- The price for natural gas is limited to 180 euros per megawatt hour in the EU.
- The EU energy ministers have agreed on this drastic market intervention.
- This target price applies to large customers, not consumers whose prices are influenced by wholesalers.
In the European Union, wholesale gas prices are to be capped in the future. The energy ministers of the EU states have agreed on the possibility of market intervention, as a spokeswoman for the EU Council of Ministers announced.
Under certain conditions, the gas price at the TTF trading venue should not be allowed to exceed the limit of 180 euros per megawatt hour. The DPA news agency and Reuters learned this from diplomatic circles.
According to Economics Minister Robert Habeck, Germany was able to agree thanks to various security measures. “We have now defined a large number of instruments that significantly reduce the risk of an unwise effect.” If gas then goes back, if rationing has to be done or if trade goes down, the mechanism will be suspended again.

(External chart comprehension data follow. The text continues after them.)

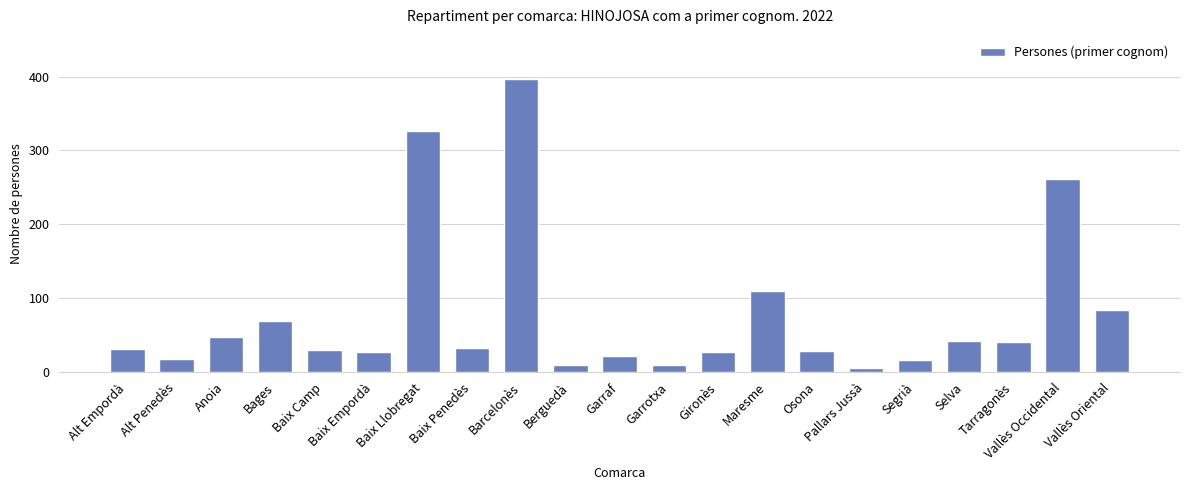

What is the label of the 21st bar from the left?

Vallès Oriental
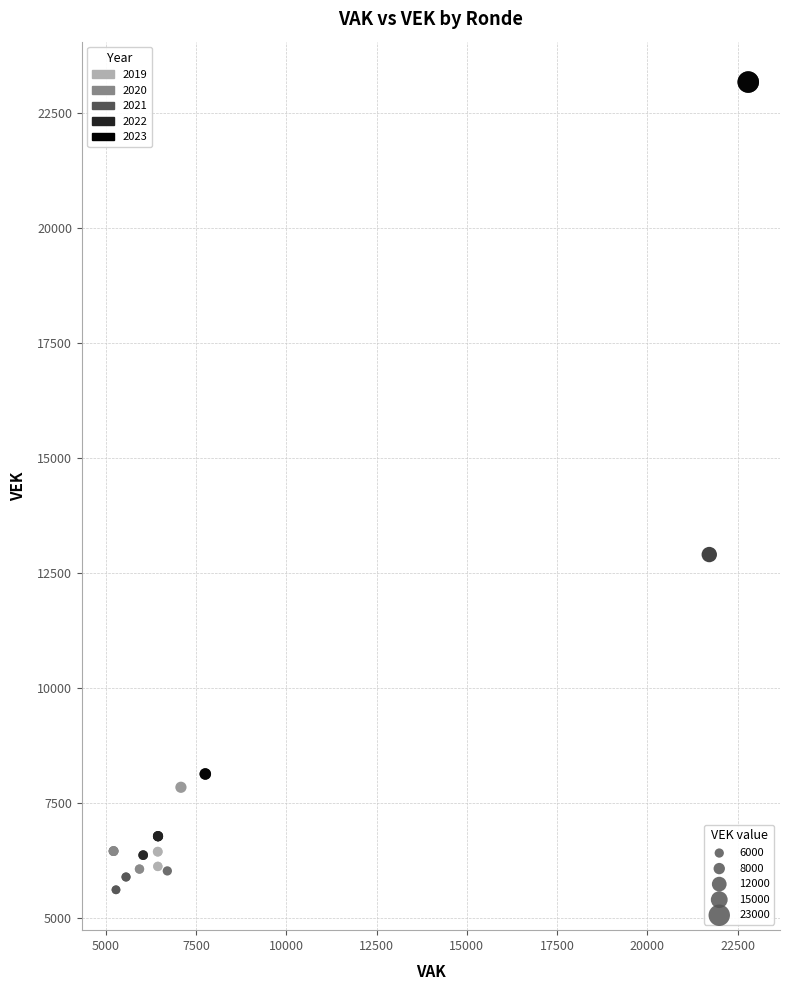

Which series has the largest Y range (max minus min)?

2023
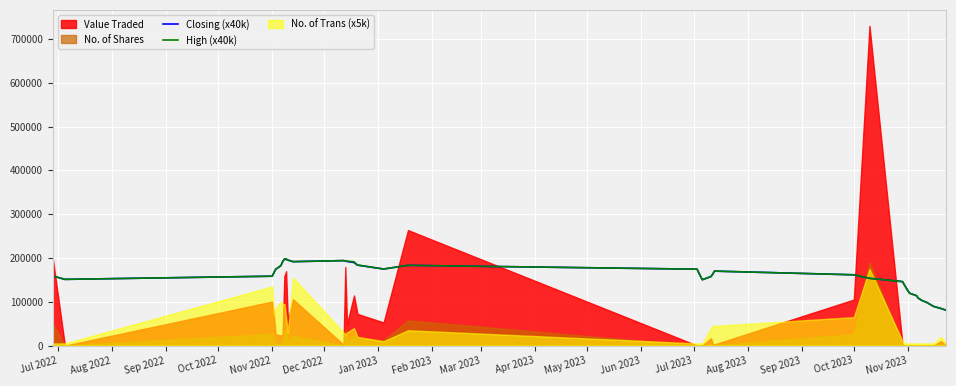

At how many categories does at least one series exceed 133405?

29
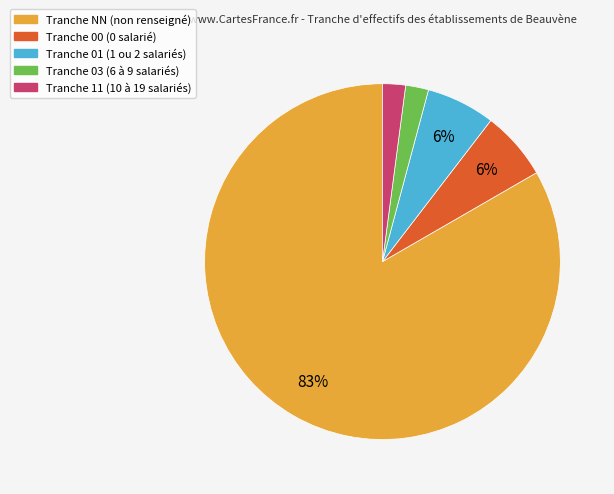

How many segments does this pie chart have?

5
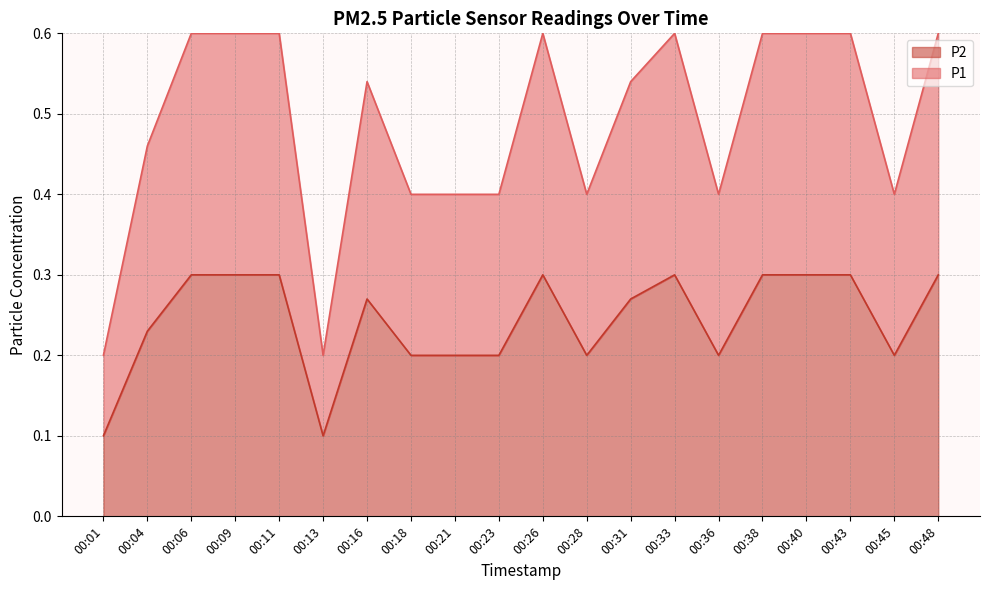

What is the greatest value displayed?

0.6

According to a media report, the government in Moscow describes the planned gas price brake as unacceptable. The Interfax news agency quoted Presidential Office spokesman Dmitry Peskov as saying that this was an attack on market pricing.
Long negotiations about possible consequences
The mechanism can be activated from February 15, 2023. The fear of Germany, the Netherlands and Austria remained until recently that liquefied natural gas could no longer come to Europe if there was a price cap. In the event of a shortage, wars over distribution could break out among the states. Or suppliers could sell their gas in Asian markets, where they could fetch higher prices.
On Monday, the gas price on the TTF was 110 euros per megawatt hour. In August, however, the price had reached a high of over 340 euros/MWh.
The price cap basically affects large customers who trade on the TTF – not end consumers. However, consumer prices are indirectly influenced by wholesale prices.